Floren ce is rich in color and the street scenes outside our window makes us feel as if we are living in a movie set. Our street, Via Ricasoli, is active with foot traffic and scooters as it is a straight three block shot between the Duomo and home of Michelangelo’s David. Across the street on the second floor is a designer’s studio. When they work late at night, they open the shutters and we can see the rolls of fabric overlapping in color stories. White backdrop walls are moved from place to place. Sometimes they are draped with fabric and accessories or sketches are tacked to the surface. The people inside are young; they wear black and look trendy.
In a neighboring apartment must be a designer or design student as a book on fashion rests on the desk by the open window, illuminated by a crookneck lamp, with a sharpened pencil neatly lying in wait.
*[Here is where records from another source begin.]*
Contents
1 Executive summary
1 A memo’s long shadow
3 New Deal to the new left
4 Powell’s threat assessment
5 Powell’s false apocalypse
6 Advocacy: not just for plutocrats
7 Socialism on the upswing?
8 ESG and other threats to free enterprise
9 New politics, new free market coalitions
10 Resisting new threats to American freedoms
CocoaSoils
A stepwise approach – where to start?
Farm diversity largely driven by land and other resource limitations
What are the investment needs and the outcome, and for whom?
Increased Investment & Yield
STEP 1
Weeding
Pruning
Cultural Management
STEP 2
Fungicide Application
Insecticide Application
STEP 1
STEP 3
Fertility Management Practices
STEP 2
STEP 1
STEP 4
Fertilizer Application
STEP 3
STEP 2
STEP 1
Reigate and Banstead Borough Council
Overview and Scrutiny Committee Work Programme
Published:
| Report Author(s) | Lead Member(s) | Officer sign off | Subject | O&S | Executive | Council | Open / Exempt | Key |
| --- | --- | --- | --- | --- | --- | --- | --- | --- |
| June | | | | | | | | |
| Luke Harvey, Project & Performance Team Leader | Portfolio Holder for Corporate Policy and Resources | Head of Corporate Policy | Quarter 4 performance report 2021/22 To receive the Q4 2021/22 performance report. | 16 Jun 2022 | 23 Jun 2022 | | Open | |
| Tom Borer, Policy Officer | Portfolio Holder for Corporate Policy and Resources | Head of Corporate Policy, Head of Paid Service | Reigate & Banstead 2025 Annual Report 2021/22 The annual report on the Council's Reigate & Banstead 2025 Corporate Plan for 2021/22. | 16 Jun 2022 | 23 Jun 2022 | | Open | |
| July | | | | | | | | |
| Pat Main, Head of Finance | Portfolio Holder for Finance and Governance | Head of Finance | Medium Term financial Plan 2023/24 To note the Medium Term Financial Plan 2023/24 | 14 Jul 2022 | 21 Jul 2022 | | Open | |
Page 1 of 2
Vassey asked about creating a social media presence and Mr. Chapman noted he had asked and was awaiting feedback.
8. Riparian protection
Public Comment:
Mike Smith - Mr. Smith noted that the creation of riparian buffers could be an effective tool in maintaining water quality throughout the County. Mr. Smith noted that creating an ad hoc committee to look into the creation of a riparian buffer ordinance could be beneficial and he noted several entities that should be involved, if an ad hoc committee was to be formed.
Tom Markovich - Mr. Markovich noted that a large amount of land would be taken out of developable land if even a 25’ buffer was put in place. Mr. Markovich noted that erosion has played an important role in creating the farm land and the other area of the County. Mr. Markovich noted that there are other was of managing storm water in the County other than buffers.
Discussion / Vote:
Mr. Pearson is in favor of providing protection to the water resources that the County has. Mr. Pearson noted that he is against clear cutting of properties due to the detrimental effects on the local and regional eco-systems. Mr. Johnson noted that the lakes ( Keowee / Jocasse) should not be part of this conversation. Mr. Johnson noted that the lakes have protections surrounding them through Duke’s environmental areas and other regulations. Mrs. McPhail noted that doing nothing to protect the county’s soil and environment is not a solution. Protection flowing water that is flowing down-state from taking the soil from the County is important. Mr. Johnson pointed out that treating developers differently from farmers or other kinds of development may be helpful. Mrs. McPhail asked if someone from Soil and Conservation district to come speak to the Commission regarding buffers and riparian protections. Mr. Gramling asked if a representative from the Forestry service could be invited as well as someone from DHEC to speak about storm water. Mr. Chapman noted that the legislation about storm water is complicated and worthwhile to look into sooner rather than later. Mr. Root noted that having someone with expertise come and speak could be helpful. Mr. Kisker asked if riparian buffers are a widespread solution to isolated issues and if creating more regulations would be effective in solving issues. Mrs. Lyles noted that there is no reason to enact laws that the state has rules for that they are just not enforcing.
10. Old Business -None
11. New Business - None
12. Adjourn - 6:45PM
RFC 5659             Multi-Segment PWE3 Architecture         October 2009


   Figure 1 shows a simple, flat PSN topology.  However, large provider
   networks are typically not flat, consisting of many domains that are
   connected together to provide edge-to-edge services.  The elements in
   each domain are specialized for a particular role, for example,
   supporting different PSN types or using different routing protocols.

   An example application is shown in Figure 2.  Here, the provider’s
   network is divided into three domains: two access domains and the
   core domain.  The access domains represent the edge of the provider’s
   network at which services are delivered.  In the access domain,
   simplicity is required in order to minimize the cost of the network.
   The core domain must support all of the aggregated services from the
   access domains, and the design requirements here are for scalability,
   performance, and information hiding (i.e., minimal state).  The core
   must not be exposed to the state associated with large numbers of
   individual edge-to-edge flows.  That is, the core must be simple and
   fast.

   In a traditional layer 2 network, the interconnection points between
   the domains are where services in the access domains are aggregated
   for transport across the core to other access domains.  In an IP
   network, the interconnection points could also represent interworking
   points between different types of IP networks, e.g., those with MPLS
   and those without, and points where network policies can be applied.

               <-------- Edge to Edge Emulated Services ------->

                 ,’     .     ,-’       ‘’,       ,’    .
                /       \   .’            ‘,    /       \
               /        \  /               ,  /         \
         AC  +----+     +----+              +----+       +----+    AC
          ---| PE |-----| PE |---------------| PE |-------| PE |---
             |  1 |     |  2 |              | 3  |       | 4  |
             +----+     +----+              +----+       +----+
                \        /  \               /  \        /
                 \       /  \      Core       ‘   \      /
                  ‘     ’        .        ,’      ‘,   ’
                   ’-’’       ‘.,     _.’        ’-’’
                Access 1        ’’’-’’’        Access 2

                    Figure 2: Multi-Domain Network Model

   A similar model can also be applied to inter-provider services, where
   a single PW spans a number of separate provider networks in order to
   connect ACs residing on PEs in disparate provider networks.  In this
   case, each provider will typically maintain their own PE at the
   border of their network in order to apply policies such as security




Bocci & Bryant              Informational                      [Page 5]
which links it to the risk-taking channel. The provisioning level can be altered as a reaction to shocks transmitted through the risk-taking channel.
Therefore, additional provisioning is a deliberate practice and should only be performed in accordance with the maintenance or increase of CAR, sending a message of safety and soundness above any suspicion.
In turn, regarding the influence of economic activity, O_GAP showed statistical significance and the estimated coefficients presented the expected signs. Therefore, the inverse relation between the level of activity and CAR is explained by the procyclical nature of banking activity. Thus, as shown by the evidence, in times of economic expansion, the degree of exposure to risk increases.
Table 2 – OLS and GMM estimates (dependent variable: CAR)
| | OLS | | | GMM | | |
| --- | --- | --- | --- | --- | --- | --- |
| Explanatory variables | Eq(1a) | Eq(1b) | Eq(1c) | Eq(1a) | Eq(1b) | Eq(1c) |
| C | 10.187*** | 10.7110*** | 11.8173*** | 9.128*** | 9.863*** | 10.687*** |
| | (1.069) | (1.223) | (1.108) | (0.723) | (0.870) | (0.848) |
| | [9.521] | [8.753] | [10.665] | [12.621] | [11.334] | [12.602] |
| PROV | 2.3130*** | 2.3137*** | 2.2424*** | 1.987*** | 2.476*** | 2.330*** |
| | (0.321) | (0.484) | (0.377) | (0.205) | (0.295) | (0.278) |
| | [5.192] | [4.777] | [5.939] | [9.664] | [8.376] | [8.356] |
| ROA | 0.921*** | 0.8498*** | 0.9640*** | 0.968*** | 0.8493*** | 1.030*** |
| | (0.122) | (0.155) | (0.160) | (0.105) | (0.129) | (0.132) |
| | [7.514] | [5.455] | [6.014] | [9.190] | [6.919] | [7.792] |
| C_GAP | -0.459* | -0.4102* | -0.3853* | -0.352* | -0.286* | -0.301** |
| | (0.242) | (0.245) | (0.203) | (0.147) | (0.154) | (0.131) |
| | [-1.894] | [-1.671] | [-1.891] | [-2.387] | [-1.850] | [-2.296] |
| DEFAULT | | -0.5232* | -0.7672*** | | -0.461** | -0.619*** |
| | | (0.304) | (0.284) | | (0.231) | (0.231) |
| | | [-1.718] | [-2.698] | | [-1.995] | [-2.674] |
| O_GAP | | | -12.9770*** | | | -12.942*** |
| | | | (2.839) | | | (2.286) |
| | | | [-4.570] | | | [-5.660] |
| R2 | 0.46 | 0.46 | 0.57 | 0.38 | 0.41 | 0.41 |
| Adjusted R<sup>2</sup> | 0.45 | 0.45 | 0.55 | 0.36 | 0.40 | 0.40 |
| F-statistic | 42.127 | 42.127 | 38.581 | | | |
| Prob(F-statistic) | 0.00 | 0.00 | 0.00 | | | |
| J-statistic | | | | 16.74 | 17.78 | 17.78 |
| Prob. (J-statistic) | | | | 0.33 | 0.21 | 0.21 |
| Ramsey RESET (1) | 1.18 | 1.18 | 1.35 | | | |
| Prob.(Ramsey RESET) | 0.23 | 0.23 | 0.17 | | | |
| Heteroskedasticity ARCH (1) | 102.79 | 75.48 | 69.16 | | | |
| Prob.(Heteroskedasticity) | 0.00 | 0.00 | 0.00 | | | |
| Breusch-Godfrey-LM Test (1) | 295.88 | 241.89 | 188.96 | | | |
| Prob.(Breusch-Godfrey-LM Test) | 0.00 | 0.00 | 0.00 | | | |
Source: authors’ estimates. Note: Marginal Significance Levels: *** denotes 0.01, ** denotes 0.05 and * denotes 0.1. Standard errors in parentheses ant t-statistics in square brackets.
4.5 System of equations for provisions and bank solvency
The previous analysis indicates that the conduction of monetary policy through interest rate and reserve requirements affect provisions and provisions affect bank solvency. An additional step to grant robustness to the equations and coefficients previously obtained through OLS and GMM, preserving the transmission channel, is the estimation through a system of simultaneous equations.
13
The sound outside is so clear, the quick snaps of shutters on cameras serve as a chorus to the smorgasbord of languages echoing up the street. Sometimes they travel in packs and come in timed waves when their tours are done. We recognize the voices of 40 German tourists walking single file, French women admiring the fine leathers in the store below, the over-speaking jabber of teenagers, and the in-step precision of a high school marching band from Mexico. The gongs from the bell towers start at 7a.m. and the whine of the ambulances bounce from one building to the next. An accordion player serenades tourists dining in the outdoor café across the street with the percussion section provided by luggage wheels jumping from one cobble stone to the next providing an unpredictable tempo. Occasionally, a rich voice offers snippets from a recognizable opera. Maybe a local or maybe a tourist caught up in the moment.